Le CODES est au cœur d’une structure sociale et médico-sociale qui gère un Service d’Education Spécialisée, un Institut médico-éducatif, le Centre médical François Gallouëdec (soins de suite et réadaptation), un Service d’Hospitalisation à Domicile, un Centre de Cure Ambulatoire en Alcoologie et Tabacologie et un Service Coordonné de Soins à Domicile.
Le CODES est un lieu privilégié de rassemblement, de concertation, de coordination et d’action de l’ensemble des partenaires publics et privés (administrations, associations, élus, organismes de protection sociale...) concernés par l’éducation pour la santé dans le département de la Sarthe, au bénéfice de la population locale.
Dans la limite des moyens qui lui sont alloués, il assure un rôle de référent et de centre de ressources en éducation pour la santé.
Le CODES a aussi pour mission de défendre et de promouvoir l’éducation pour la santé en général.
Il est chargé de :
Les membres du réseau des comités (il en existe en général un par département) partagent l’idée, à l’instar de l’Organisation Mondiale de la Santé (OMS) que la santé peut être considérée comme une ressource pour agir et non pas simplement comme l’absence de maladie.
La diversité des déterminants de santé est reconnue, qu’ils soient génétiques, psychologiques, sociaux, culturels, économiques, politiques, écologiques ou philosophiques. Chaque individu, bien que libre et responsable, n’a pas la capacité, seul, d’agir sur l’ensemble de ces déterminants. La surdétermination sociétale des comportements de santé doit être impérativement prise en compte dans les démarches d’éducation et de promotion de la santé.
Les habitudes de vie de la population sont le résultat de l’adaptation à ses conditions de vie et aux différentes influences sociales.
Ces habitudes, qu’elles qu’en soient les conséquences sur la santé, peuvent être facteurs de qualité de vie individuelle et de cohésion sociale.

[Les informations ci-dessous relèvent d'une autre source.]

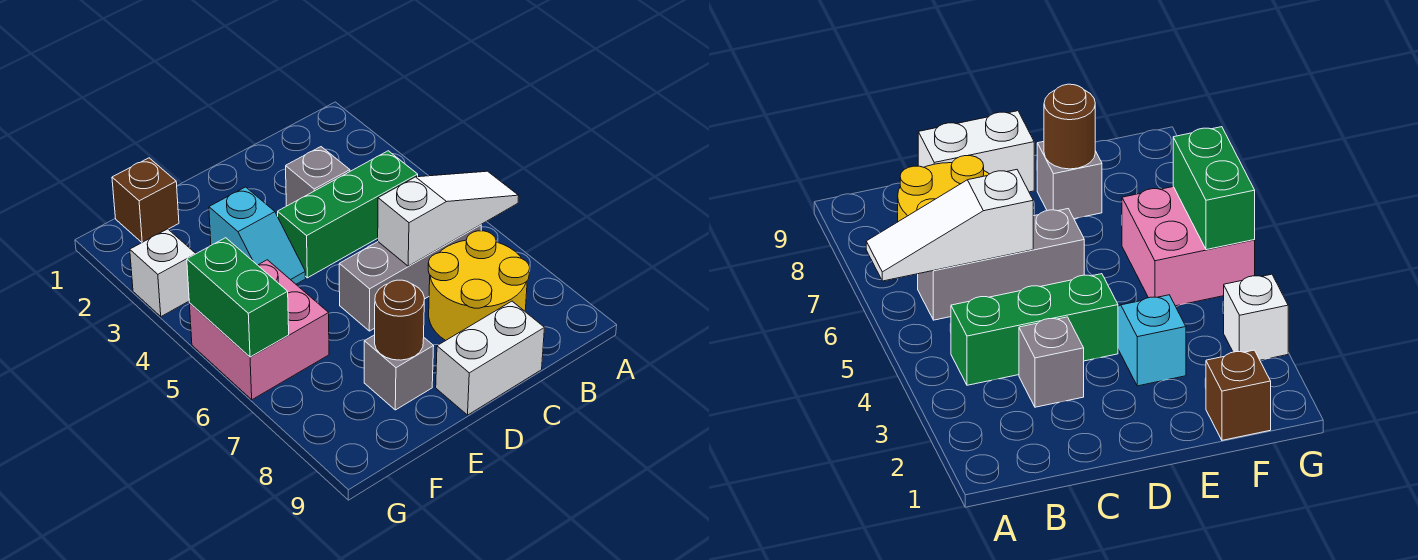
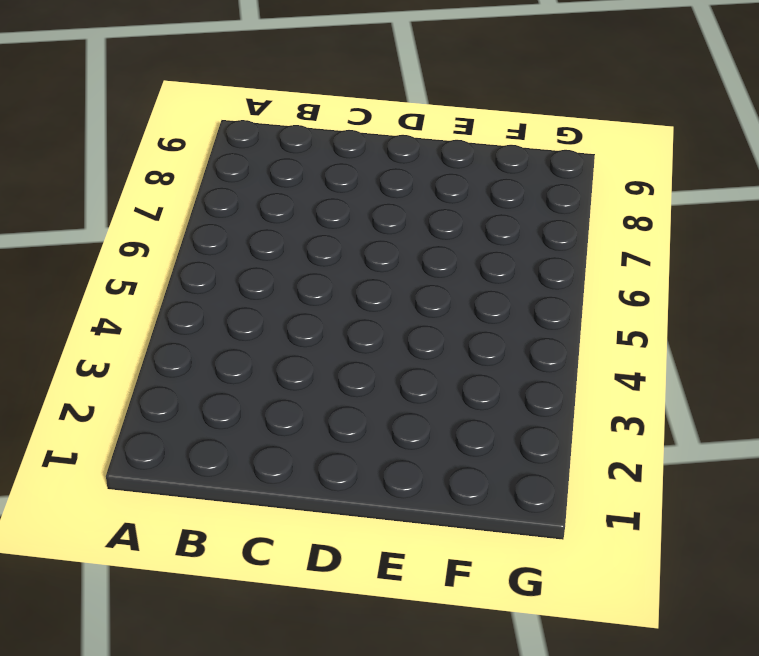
none -> green 1x3 brick [278,151,418,278]
none -> grey 1x3 brick [339,225,481,331]
none -> yellow 2x2 round brick [428,231,530,341]

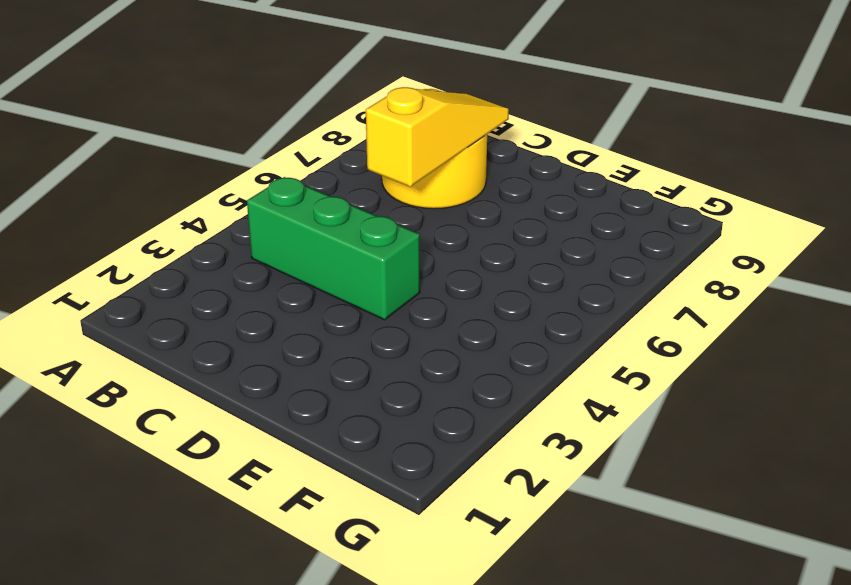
yellow 1x3 slope [366,87,509,187] -> white 1x3 slope [378,171,519,266]
none -> grey 1x3 brick [339,225,481,331]
none -> grey 1x1 brick [286,147,350,206]
none -> white 1x2 brick [436,301,544,415]

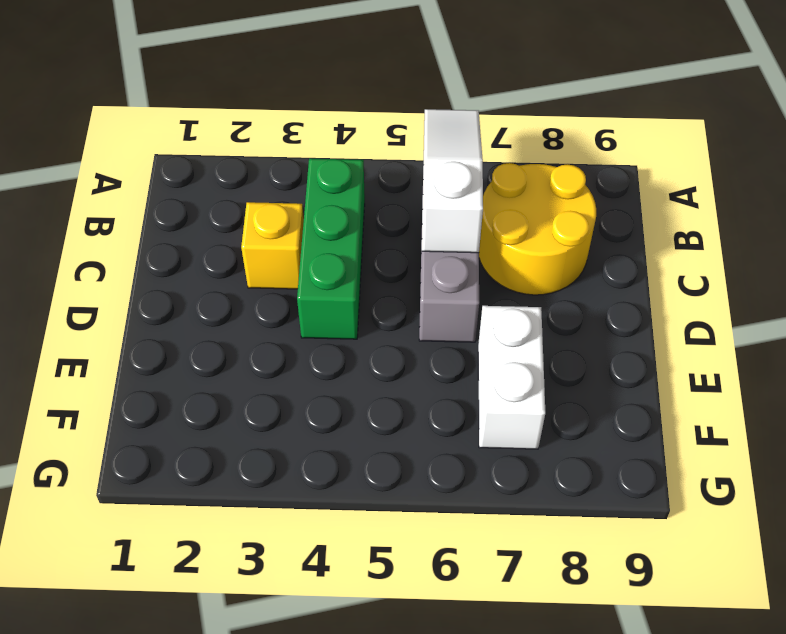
yellow 1x1 brick [241,202,304,289] -> grey 1x1 brick [286,147,350,206]
white 1x2 brick [478,306,545,449] -> white 1x2 brick moved to [436,301,544,415]
none -> cyan 1x2 slope [209,187,306,284]
none -> grey 1x1 brick [364,335,434,410]
none -> brown 1x1 brick [112,158,179,242]

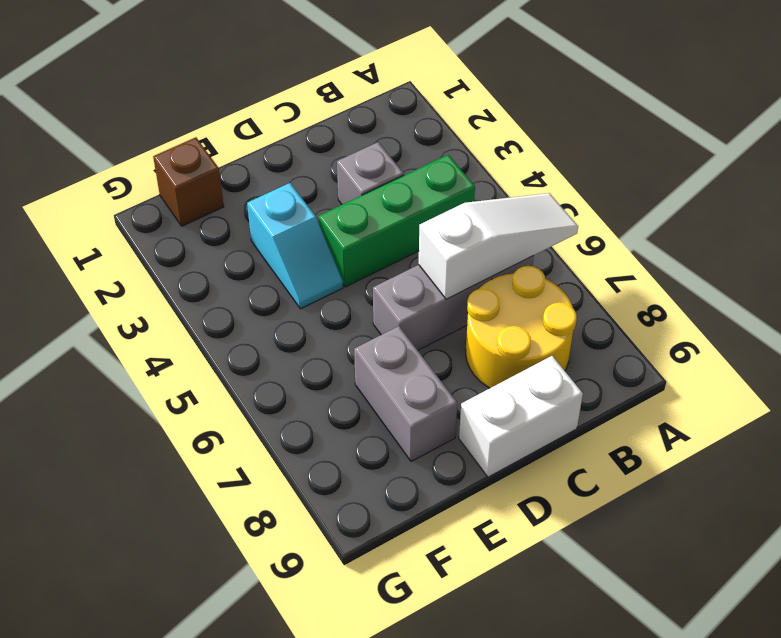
grey 1x2 brick [354,326,457,462] -> grey 1x1 brick [364,335,434,410]
none -> pink 2x2 brick [189,260,329,400]
none -> white 1x1 brick [130,229,196,317]
none -> brown 1x1 round brick [375,280,425,360]

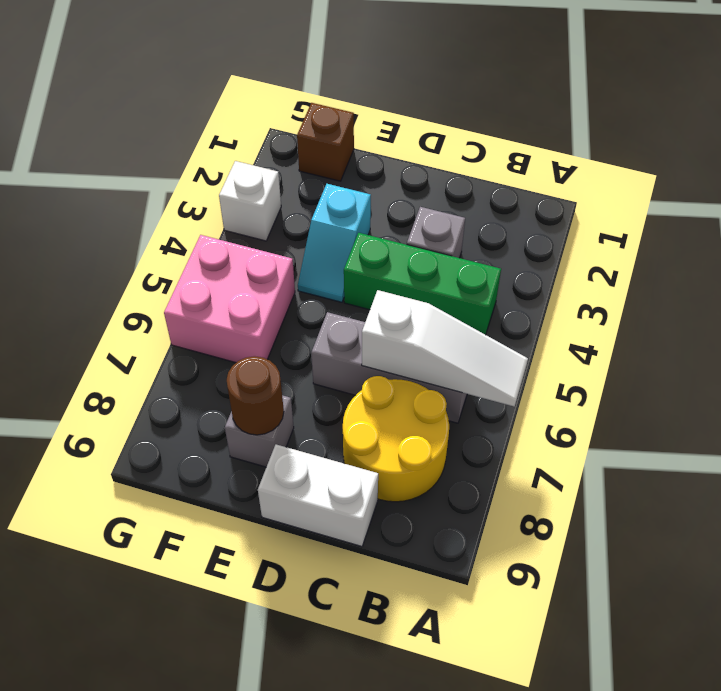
none -> green 1x2 brick [187,238,289,357]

La nécessité de respecter ces équilibres impose la prudence quand les populations sont invitées à réfléchir sur d’autres choix de vie, meilleurs pour la santé du point de vue du technicien.
Dans cet état d’esprit, il convient de promouvoir le respect de l’Homme et de son évolution et d’accompagner les éventuels déséquilibres causés par les changements de style de vie.
Le réseau des comités reconnaît comme préalables à la santé et à la promotion de la santé, ceux définis dans le cadre de la déclaration de Jakarta sur la promotion de la santé au XXIe Siècle (4éme conférence Internationale sur la promotion de la santé).
Rejetant les méthodes injonctives et normalisatrices, le réseau des comités fonde son action sur la responsabilisation et l’éclairage des choix.
Le réseau des comités prône la participation de la population comme fondement de son action : la participation effective de la communauté est sollicitée dans chaque action mise en œuvre au stade même de la définition des objectifs.
Les personnes et les groupes sont reconnus comme défenseurs d’un savoir et de compétences sur leur santé et libres de faire leurs propres choix en cette matière.
Une bonne santé est à la fois une condition et une conséquence d’une bonne intégration sociale et économique.
Les membres du réseau des comités portent un intérêt identique à chaque personne, quels que soit l’âge, le sexe, l’identité culturelle, l’origine ethnique et l’appartenance idéologique.